Por outro lado, “o abandono da acção interna dos EUA sob a administração Trump prejudicará os esforços para limitar o aquecimento a 1,5 graus. As perspectivas de manter a meta aberta dependerão, em última análise, do nível de acção tomada por todos os outros países nos próximos anos e também do que os Estados Unidos fizerem após o fim da presidência de Trump”, explicou. Bill LebreCEO da Climate Analytics e ex-membro do Painel Intergovernamental sobre Mudanças Climáticas da ONU (IPCC).

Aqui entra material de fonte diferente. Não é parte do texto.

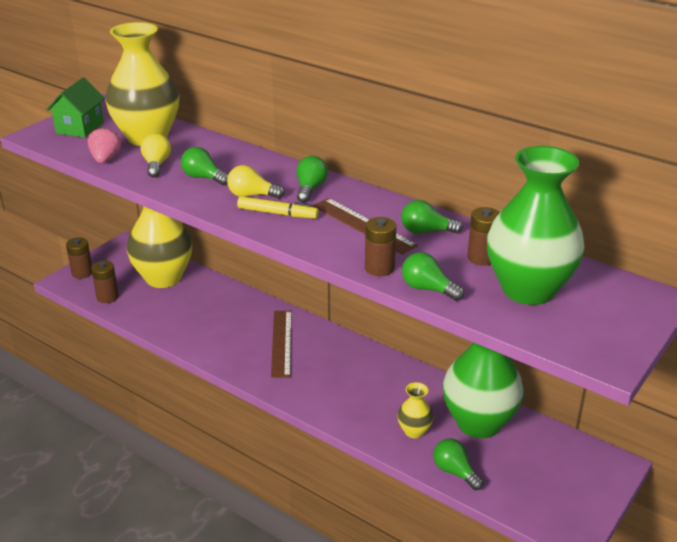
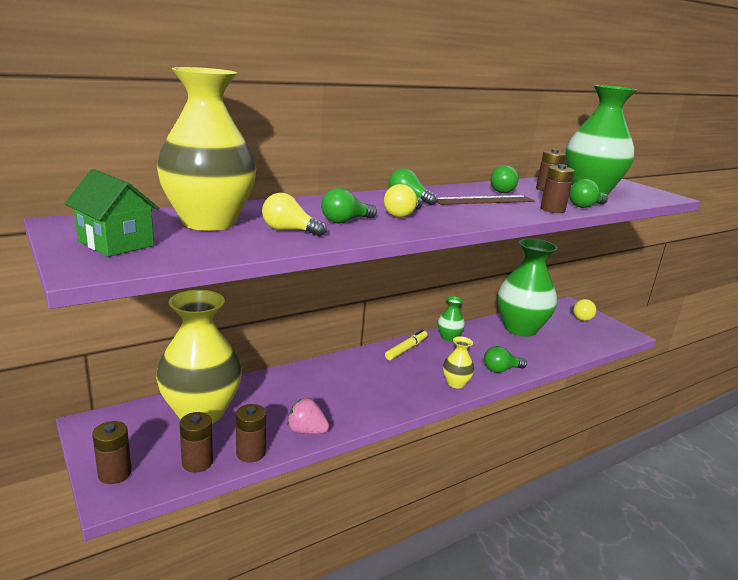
camera: 70 degrees left, 10 degrees down
(105, 159) = (240, 247): pink strawberry -> pink strawberry (306, 431)
(129, 314) = (251, 453): none -> brown battery
(277, 213) = (445, 214): yellow marker -> yellow marker (406, 349)
(282, 343) = (379, 374): brown ruler -> none
(398, 371) = (448, 337): none -> green vase
(414, 431) = (521, 352): yellow vase -> yellow vase (455, 383)
(455, 472) = (568, 351): green light bulb -> green light bulb (501, 370)
(581, 481) = (583, 317): none -> yellow light bulb

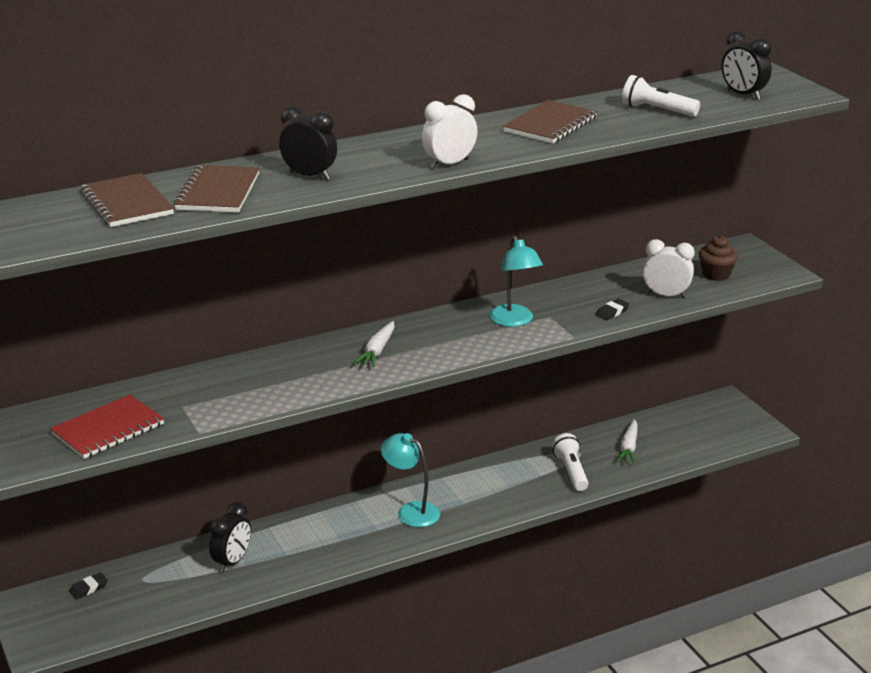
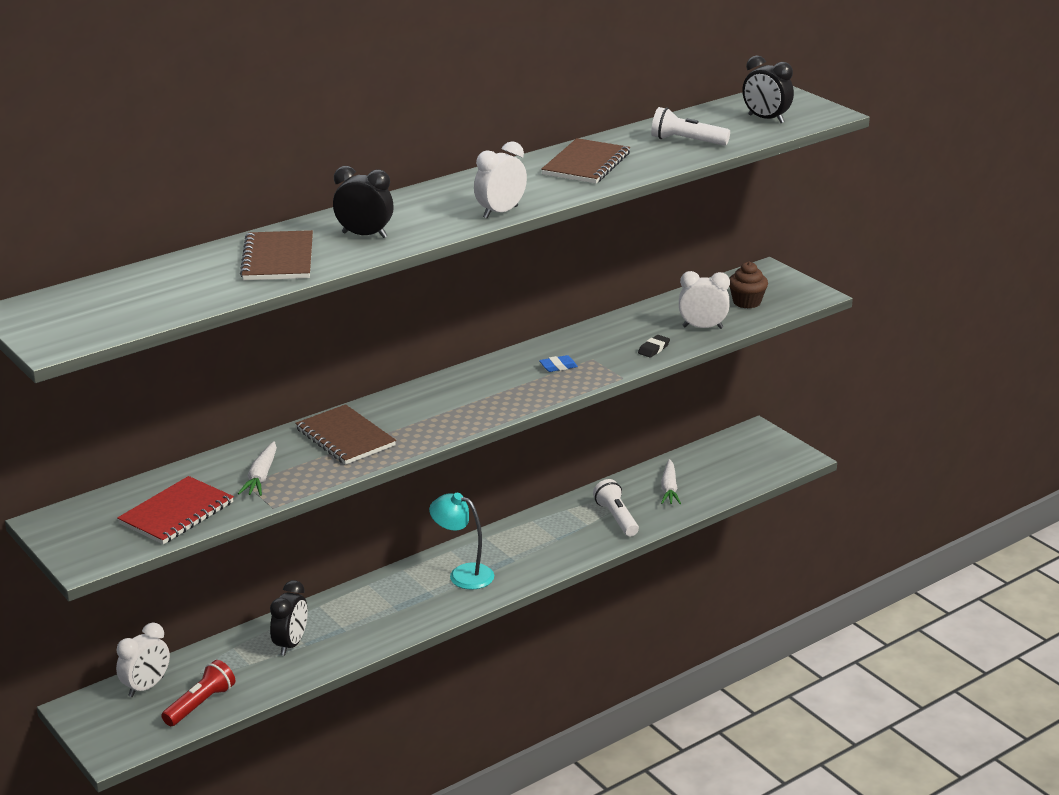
camera: 10 degrees left, 0 degrees up
(88, 588) = (146, 687): black eraser -> white clock
(126, 203) = (189, 278): brown notebook -> brown notebook (345, 437)
(132, 611) = (200, 704): none -> red flashlight
(377, 351) = (428, 409): white carrot -> white carrot (261, 476)
(514, 321) = (558, 366): turquoise lamp -> blue eraser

A ação climática em todo o mundo já é insuficiente

O mundo, até à data, está de facto muito longe de uma trajetória que permita alcançar o objetivo de 1,5 graus. O promessas feitas por governossegundo cálculos do Programa das Nações Unidas para o Meio Ambiente (PNUMA), mesmo que fossem plenamente respeitados, levariam a um aumento da temperatura média global de pelo menos 2,6 graus (3.1 se mantivermos as tendências atuais). E 2024 será provavelmente o primeiro ano civil em que ultrapassaremos o limite de 1,5 graus. Será, portanto, necessário um esforço verdadeiramente titânico – ainda maior após a eleição de Trump – para salvar o clima da Terra e garantir um futuro pacífico para as gerações futuras.